[TASK STATEMENT]
From the records below, output every line between the line holding "genus: Zeugites" and the line holding "country: Bolivia", inclusive, reproducing each one verbatim.

[Stored items]

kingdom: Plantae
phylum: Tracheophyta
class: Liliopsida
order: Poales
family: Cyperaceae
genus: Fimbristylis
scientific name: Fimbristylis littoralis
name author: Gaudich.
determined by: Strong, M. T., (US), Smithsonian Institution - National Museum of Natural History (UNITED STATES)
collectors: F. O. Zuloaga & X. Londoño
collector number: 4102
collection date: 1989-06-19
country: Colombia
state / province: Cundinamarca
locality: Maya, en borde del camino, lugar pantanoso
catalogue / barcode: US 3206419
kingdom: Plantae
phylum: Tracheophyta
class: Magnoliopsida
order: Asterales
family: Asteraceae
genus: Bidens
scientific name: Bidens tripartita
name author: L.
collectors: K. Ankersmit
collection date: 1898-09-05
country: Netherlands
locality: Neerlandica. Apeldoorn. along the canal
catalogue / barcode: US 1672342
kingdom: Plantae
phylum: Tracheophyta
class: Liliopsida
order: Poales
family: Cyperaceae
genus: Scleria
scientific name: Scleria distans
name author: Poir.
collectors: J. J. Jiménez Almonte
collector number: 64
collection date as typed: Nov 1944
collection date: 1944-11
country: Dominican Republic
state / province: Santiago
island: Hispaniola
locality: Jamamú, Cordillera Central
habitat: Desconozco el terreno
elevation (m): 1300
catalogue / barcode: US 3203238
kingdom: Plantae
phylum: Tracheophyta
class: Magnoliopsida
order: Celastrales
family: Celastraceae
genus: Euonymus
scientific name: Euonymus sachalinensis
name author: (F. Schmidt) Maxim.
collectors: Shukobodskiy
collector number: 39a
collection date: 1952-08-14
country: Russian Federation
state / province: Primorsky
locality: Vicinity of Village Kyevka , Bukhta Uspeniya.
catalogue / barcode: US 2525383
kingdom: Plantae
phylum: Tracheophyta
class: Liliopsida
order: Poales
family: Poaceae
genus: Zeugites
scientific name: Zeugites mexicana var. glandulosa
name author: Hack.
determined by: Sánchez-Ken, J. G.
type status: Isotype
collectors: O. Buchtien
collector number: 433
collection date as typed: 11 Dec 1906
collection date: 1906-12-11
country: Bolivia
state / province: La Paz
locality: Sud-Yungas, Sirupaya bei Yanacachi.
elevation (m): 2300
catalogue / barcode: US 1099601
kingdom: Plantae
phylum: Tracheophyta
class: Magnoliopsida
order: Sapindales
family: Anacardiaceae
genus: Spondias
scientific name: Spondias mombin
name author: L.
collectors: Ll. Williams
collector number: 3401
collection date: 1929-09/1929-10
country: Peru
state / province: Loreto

[TASK RESPONSE]
genus: Zeugites
scientific name: Zeugites mexicana var. glandulosa
name author: Hack.
determined by: Sánchez-Ken, J. G.
type status: Isotype
collectors: O. Buchtien
collector number: 433
collection date as typed: 11 Dec 1906
collection date: 1906-12-11
country: Bolivia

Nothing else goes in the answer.